En junio de 1930 –según contaría la propia Lucía a un sacerdote monfortino de origen holandés apellidado Jongen–, la aparición le pidió que hiciera todo lo posible para que Rusia fuera consagrada al Inmaculado Corazón de María. Aquella voluntad se sumó al secreto. La Virgen tenía especial interés en su conversión, sobre todo después de que la revolución bolchevique se posicionase contra toda manifestación religiosa. La instrucción divina encajaba, además, con los intereses de los jesuitas. La Orden había sido expulsada de las principales naciones europeas en el siglo XVIII, pero había logrado refugiarse en Rusia para intentar convertir a Catalina la Grande al catolicismo y empezar su cerco a la fe ortodoxa, tan afín a los zares. Todo lo que saltó por los aires con Lenin, la «señora luminosa» de Fátima parecía querer reencauzarlo.
Los jesuitas hicieron entonces de sor Lucía una interlocutora especial de los papas. En octubre de 1942 Pío XII, a petición de la vidente, consagró el mundo al ICM. Y una década más tarde, ante su insistencia, lo repitió solo con Rusia. En 1964 Pablo VI renovó el rito frente a los padres del Concilio Vaticano II, aunque sor Lucía, todavía insatisfecha con las fórmulas empleadas, volvió a pedírselo a Juan Pablo II, que repitió la ceremonia «en comunión espiritual» con sus obispos. En los pasillos de la Santa Sede muchos creen hoy que la fuerza de aquel acto terminó por socavar a la Unión Soviética y, en solo cinco años, provocó la caída del muro de Berlín.

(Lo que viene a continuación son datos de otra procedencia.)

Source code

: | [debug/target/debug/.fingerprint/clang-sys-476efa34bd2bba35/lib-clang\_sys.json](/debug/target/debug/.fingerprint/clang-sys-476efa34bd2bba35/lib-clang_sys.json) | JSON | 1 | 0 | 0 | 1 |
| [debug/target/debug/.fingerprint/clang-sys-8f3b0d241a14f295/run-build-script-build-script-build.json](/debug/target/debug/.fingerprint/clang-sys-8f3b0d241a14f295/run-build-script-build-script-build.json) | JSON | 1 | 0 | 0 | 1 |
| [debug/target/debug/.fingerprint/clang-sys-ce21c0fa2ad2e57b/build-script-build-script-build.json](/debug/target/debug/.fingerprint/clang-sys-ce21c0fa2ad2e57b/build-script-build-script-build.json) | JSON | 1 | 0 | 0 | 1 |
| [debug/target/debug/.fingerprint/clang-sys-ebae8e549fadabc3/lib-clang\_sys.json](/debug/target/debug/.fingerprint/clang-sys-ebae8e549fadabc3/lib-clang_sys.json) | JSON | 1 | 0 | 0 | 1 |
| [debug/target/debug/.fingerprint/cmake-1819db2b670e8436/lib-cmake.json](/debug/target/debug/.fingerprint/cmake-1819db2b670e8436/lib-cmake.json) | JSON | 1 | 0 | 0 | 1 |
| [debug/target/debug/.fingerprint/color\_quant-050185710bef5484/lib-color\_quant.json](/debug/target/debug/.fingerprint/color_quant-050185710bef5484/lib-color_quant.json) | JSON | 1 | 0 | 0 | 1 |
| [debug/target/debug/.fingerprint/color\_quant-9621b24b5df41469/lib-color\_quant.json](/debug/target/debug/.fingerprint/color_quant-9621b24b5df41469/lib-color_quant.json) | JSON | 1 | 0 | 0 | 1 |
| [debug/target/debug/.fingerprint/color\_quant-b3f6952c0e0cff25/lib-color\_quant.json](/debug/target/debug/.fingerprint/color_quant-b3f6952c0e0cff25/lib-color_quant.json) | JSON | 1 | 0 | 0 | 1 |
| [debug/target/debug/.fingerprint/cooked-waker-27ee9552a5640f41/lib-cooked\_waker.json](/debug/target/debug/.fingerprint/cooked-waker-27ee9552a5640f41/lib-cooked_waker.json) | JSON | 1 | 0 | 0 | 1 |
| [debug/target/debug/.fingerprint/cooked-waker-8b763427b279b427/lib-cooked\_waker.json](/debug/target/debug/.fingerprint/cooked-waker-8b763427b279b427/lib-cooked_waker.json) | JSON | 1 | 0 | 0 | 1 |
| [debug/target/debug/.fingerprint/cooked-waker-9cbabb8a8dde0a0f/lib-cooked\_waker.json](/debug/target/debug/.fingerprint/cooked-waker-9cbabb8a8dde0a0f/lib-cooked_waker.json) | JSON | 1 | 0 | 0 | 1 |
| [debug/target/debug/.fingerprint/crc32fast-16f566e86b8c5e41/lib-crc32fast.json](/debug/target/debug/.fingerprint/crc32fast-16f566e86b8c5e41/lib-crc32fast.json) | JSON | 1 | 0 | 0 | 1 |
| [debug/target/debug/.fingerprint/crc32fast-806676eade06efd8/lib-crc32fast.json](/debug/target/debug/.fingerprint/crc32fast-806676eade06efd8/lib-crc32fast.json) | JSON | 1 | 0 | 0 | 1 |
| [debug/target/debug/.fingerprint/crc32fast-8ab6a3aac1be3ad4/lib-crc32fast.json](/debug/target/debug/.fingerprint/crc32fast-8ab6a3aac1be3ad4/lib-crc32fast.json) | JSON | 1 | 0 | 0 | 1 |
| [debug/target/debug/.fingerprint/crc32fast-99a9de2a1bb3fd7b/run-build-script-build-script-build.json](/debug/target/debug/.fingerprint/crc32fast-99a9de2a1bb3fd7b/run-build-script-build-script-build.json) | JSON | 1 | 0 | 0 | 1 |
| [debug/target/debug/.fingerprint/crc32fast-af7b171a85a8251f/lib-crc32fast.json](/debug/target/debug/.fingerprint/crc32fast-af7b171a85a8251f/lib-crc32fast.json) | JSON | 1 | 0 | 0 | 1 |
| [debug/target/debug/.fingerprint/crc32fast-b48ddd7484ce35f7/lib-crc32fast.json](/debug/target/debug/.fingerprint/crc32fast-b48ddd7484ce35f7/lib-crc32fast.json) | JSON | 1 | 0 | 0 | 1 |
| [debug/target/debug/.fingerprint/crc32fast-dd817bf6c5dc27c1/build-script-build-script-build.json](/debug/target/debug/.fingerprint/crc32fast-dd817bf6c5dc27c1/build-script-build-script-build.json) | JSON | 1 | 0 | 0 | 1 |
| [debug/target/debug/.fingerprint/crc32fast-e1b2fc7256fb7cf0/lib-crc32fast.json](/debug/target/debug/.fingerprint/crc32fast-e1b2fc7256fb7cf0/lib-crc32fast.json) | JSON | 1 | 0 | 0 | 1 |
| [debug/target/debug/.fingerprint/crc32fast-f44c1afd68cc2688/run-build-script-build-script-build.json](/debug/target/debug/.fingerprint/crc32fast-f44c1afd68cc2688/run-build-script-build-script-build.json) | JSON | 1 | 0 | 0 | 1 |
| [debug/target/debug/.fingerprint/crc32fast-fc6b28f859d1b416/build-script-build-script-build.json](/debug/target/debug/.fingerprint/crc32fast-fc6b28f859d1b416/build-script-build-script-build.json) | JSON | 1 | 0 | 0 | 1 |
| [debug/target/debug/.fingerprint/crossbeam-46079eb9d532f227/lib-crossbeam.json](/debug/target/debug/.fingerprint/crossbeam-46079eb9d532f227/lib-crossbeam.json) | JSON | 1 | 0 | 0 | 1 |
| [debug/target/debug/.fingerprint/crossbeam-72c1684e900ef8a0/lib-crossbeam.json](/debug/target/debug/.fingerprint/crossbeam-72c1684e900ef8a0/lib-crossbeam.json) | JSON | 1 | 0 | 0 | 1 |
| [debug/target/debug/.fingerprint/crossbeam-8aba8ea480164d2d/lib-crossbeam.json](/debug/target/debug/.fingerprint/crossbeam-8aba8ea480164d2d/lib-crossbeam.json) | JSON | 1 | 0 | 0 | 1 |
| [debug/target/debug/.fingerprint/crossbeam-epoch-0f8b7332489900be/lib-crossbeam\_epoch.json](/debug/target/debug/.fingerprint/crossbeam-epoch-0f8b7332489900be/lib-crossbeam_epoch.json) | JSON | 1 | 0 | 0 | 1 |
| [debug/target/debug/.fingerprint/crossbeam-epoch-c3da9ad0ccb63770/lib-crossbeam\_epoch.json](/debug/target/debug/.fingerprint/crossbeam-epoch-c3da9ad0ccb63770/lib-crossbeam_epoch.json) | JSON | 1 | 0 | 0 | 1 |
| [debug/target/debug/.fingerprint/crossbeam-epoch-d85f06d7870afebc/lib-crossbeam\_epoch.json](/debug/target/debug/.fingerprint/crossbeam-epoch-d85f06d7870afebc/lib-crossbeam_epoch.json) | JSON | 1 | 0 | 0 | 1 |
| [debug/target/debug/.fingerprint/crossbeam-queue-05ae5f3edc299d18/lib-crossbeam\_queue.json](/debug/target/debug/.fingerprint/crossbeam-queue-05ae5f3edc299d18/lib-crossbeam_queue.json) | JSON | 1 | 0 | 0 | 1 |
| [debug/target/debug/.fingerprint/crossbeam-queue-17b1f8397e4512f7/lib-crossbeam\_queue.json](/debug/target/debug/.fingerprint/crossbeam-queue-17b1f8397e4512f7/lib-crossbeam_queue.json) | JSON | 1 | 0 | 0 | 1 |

Créase o no en ese poder, ahora es Francisco el que va a recurrir a la misma estrategia de combate. Tal vez el asedio y devastación de Mariúpol le ha marcado el paso. A nadie se le escapa el simbolismo de una ciudad en cuya toponimia parece esconderse el nombre de María. Mariúpol, junto al mar de Azov, cayó en manos de los bolcheviques a finales de 1917, cuando las apariciones de Fátima habían cesado y comenzaba la larga peripecia de Lucía por convertirse en una de las mujeres más influyentes del siglo XX.
Cuando en febrero de 2005 falleció y perdí mi última oportunidad de entrevistarla –rara vez Roma daba permiso para ello–, acudí a su entierro en Coimbra. Un Juan Pablo II ya muy enfermo envió una delegación para honrarla y en ella se oyeron susurros de lo pronto que todos esperaban señales suyas desde el otro lado. No dudo que a estas horas, en la ciudad del Vaticano, algunos creen que la consagración de Rusia del viernes será otra de ellas. Por fe, claro, que no quede.
Javier Sierra es Premio Planeta de novela y autor de La ruta prohibida y otros enigmas de la Historia.